Your goal:
For each entry, output its words exactly and leave any picture behind.

Records to use:
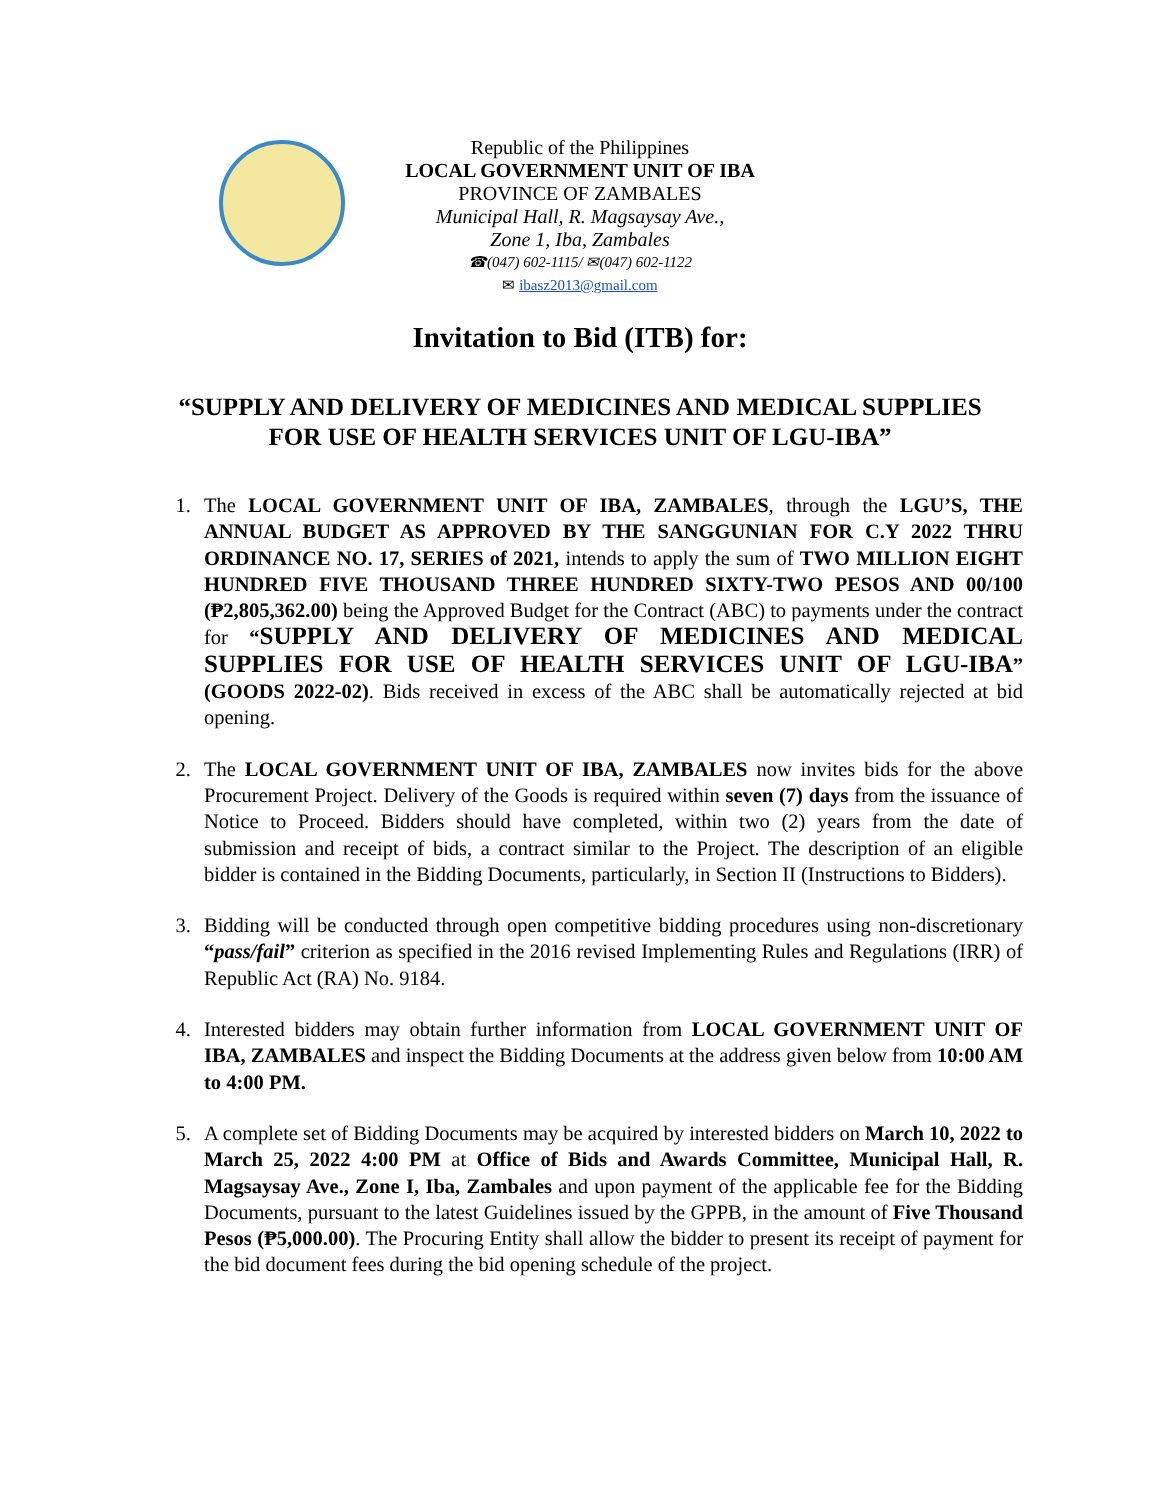Republic of the Philippines
LOCAL GOVERNMENT UNIT OF IBA
PROVINCE OF ZAMBALES
Municipal Hall, R. Magsaysay Ave.,
Zone 1, Iba, Zambales
☎(047) 602-1115/ ✉(047) 602-1122
✉ ibasz2013@gmail.com
Invitation to Bid (ITB) for:
“SUPPLY AND DELIVERY OF MEDICINES AND MEDICAL SUPPLIES
FOR USE OF HEALTH SERVICES UNIT OF LGU-IBA”
1. The LOCAL GOVERNMENT UNIT OF IBA, ZAMBALES, through the LGU’S, THE ANNUAL BUDGET AS APPROVED BY THE SANGGUNIAN FOR C.Y 2022 THRU ORDINANCE NO. 17, SERIES of 2021, intends to apply the sum of TWO MILLION EIGHT HUNDRED FIVE THOUSAND THREE HUNDRED SIXTY-TWO PESOS AND 00/100 (₱2,805,362.00) being the Approved Budget for the Contract (ABC) to payments under the contract for “SUPPLY AND DELIVERY OF MEDICINES AND MEDICAL SUPPLIES FOR USE OF HEALTH SERVICES UNIT OF LGU-IBA” (GOODS 2022-02). Bids received in excess of the ABC shall be automatically rejected at bid opening.
2. The LOCAL GOVERNMENT UNIT OF IBA, ZAMBALES now invites bids for the above Procurement Project. Delivery of the Goods is required within seven (7) days from the issuance of Notice to Proceed. Bidders should have completed, within two (2) years from the date of submission and receipt of bids, a contract similar to the Project. The description of an eligible bidder is contained in the Bidding Documents, particularly, in Section II (Instructions to Bidders).
3. Bidding will be conducted through open competitive bidding procedures using non-discretionary “pass/fail” criterion as specified in the 2016 revised Implementing Rules and Regulations (IRR) of Republic Act (RA) No. 9184.
4. Interested bidders may obtain further information from LOCAL GOVERNMENT UNIT OF IBA, ZAMBALES and inspect the Bidding Documents at the address given below from 10:00 AM to 4:00 PM.
5. A complete set of Bidding Documents may be acquired by interested bidders on March 10, 2022 to March 25, 2022 4:00 PM at Office of Bids and Awards Committee, Municipal Hall, R. Magsaysay Ave., Zone I, Iba, Zambales and upon payment of the applicable fee for the Bidding Documents, pursuant to the latest Guidelines issued by the GPPB, in the amount of Five Thousand Pesos (₱5,000.00). The Procuring Entity shall allow the bidder to present its receipt of payment for the bid document fees during the bid opening schedule of the project.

Response area:
Republic of the Philippines
LOCAL GOVERNMENT UNIT OF IBA
PROVINCE OF ZAMBALES
Municipal Hall, R. Magsaysay Ave.,
Zone 1, Iba, Zambales
☎(047) 602-1115/ ✉(047) 602-1122
✉ ibasz2013@gmail.com
Invitation to Bid (ITB) for:
“SUPPLY AND DELIVERY OF MEDICINES AND MEDICAL SUPPLIES
FOR USE OF HEALTH SERVICES UNIT OF LGU-IBA”
1. The LOCAL GOVERNMENT UNIT OF IBA, ZAMBALES, through the LGU’S, THE ANNUAL BUDGET AS APPROVED BY THE SANGGUNIAN FOR C.Y 2022 THRU ORDINANCE NO. 17, SERIES of 2021, intends to apply the sum of TWO MILLION EIGHT HUNDRED FIVE THOUSAND THREE HUNDRED SIXTY-TWO PESOS AND 00/100 (₱2,805,362.00) being the Approved Budget for the Contract (ABC) to payments under the contract for “SUPPLY AND DELIVERY OF MEDICINES AND MEDICAL SUPPLIES FOR USE OF HEALTH SERVICES UNIT OF LGU-IBA” (GOODS 2022-02). Bids received in excess of the ABC shall be automatically rejected at bid opening.
2. The LOCAL GOVERNMENT UNIT OF IBA, ZAMBALES now invites bids for the above Procurement Project. Delivery of the Goods is required within seven (7) days from the issuance of Notice to Proceed. Bidders should have completed, within two (2) years from the date of submission and receipt of bids, a contract similar to the Project. The description of an eligible bidder is contained in the Bidding Documents, particularly, in Section II (Instructions to Bidders).
3. Bidding will be conducted through open competitive bidding procedures using non-discretionary “pass/fail” criterion as specified in the 2016 revised Implementing Rules and Regulations (IRR) of Republic Act (RA) No. 9184.
4. Interested bidders may obtain further information from LOCAL GOVERNMENT UNIT OF IBA, ZAMBALES and inspect the Bidding Documents at the address given below from 10:00 AM to 4:00 PM.
5. A complete set of Bidding Documents may be acquired by interested bidders on March 10, 2022 to March 25, 2022 4:00 PM at Office of Bids and Awards Committee, Municipal Hall, R. Magsaysay Ave., Zone I, Iba, Zambales and upon payment of the applicable fee for the Bidding Documents, pursuant to the latest Guidelines issued by the GPPB, in the amount of Five Thousand Pesos (₱5,000.00). The Procuring Entity shall allow the bidder to present its receipt of payment for the bid document fees during the bid opening schedule of the project.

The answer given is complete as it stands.